Resilience and Resurrection, built in 2005 when Kate was a graduate student, as a tribute to a 2003 fire at Mt. Lemmon in the Catalina Mountains in Arizona, grabbed my interest. I consider it to be her raison d’etre, transforming confusion and darkness into hope. “I wanted to do something to remind people that even though we lose things, there’s this element of rebirth that comes out of that,” she told a reporter from the Arizona Daily Wildcat.
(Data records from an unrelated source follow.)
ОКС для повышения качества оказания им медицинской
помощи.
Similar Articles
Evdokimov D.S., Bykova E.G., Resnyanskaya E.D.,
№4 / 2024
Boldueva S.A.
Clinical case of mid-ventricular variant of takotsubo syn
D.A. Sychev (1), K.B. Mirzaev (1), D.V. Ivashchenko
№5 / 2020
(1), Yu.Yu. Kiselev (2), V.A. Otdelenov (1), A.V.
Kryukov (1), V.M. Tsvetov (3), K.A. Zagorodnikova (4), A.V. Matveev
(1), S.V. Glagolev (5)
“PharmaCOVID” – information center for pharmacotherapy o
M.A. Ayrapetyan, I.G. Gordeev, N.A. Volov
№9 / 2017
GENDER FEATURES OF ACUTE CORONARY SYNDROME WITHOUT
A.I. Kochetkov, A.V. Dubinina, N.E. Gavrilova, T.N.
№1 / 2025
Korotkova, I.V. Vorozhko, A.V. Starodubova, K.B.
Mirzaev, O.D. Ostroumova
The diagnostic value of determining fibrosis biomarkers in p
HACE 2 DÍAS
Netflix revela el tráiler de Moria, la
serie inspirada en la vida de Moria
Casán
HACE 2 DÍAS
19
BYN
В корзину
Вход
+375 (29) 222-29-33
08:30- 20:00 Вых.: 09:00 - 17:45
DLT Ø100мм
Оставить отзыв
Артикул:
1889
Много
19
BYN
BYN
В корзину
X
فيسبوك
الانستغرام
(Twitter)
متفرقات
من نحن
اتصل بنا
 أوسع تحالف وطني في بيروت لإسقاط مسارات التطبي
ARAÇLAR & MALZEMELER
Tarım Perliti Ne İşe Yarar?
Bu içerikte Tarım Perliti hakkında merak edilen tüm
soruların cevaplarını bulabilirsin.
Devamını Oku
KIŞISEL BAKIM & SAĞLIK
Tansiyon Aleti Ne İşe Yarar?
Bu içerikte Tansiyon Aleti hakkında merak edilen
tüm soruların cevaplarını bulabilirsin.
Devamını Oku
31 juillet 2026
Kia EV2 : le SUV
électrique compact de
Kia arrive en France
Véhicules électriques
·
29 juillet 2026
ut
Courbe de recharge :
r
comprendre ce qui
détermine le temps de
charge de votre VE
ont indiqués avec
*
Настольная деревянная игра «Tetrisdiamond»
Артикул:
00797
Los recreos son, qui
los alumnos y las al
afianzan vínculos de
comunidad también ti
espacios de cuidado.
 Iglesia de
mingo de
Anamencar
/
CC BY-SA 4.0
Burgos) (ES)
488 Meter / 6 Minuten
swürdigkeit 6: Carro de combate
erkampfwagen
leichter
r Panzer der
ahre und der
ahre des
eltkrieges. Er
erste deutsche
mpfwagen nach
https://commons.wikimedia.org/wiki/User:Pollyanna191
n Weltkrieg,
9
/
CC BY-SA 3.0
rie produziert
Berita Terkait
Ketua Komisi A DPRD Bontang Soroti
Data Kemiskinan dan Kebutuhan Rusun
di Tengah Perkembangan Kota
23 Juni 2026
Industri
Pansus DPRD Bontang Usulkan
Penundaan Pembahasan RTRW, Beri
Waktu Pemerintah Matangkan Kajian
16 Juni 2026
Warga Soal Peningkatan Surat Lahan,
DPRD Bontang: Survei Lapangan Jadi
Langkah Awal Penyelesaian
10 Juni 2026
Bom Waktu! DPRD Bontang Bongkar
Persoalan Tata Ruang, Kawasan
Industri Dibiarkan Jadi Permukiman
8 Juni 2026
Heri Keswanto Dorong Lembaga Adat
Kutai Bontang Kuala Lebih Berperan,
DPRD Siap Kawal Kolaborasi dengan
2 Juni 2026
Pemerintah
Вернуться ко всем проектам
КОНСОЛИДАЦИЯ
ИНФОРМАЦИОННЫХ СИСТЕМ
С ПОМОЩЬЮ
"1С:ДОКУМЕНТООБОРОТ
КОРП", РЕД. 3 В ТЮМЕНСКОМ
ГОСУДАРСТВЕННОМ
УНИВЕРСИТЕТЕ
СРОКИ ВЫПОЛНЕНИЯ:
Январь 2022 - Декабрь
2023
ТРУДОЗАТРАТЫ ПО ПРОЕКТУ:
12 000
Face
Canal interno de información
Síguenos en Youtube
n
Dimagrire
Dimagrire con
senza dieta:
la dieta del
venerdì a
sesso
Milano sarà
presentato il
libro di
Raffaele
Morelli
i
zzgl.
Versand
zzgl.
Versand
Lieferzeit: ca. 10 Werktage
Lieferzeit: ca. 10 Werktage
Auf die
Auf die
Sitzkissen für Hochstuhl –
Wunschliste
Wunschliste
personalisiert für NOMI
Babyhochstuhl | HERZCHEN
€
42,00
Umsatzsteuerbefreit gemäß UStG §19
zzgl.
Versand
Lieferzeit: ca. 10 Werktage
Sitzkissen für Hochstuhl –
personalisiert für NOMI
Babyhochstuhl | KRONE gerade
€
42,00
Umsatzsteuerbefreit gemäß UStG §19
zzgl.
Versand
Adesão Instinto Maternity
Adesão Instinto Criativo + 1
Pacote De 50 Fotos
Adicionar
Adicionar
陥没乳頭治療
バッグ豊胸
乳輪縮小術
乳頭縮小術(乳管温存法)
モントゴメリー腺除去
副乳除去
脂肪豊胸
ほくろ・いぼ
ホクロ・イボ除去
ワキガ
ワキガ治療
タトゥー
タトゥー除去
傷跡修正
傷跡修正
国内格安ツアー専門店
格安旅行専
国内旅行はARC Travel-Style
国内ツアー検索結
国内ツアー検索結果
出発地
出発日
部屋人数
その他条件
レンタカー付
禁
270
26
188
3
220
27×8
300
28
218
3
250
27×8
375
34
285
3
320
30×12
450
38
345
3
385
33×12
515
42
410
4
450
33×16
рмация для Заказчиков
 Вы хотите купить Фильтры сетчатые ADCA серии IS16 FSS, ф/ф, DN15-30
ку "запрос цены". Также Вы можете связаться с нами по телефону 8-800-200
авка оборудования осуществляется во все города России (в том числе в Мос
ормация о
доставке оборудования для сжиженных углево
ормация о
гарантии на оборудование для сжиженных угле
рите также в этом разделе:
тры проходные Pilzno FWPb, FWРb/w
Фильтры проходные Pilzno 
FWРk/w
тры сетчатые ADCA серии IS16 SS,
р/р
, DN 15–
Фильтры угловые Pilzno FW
For this work, Kate had two 30’ tall trees brought down from the disaster site and took the school year to carve designs into them and resurrect them with charcoal line drawings, “…in memory of the fire and help connect people in this community….”

The challenging thing for me about her work is a sort of anti-adaptation message – a suspicion that standing on two feet your whole life is, perhaps, a limitation. A bit of a character in her own novel, Kate fossilizes us in those dead trees, like the repetitious hand imprints in African caves paintings, connecting us to timeless, haunting images (is it blood or iron oxide they painted with?) Oh, and most of us will never actually see the remotely sited art of our ancestors.

Kate Hodges grew up in Vermont on an apple orchard that is presently operated by her brother and father. Her first “art school” was the land around the orchard and the barn where she often used found objects and made them into mixed media projects. Kate studied art at Colorado College and art history in Florence Italy and went on to receive her Masters of Fine Arts in Sculpture in May, 2006. She worked in Curitiba Brazil at an orphanage teaching art and in Tegucigalpa Honduras at orphanages for disabled youth teaching sculpture. Last summer she received a commission from the Botanical Gardens in Sao Paolo Brazil to create a permanent tree sculpture. Check out Peter Miller’s award winning book, “Vermont Farm Women” which includes her work and experiences on the family farm as and artist and a farmer in 3 pages of interviews and photographs.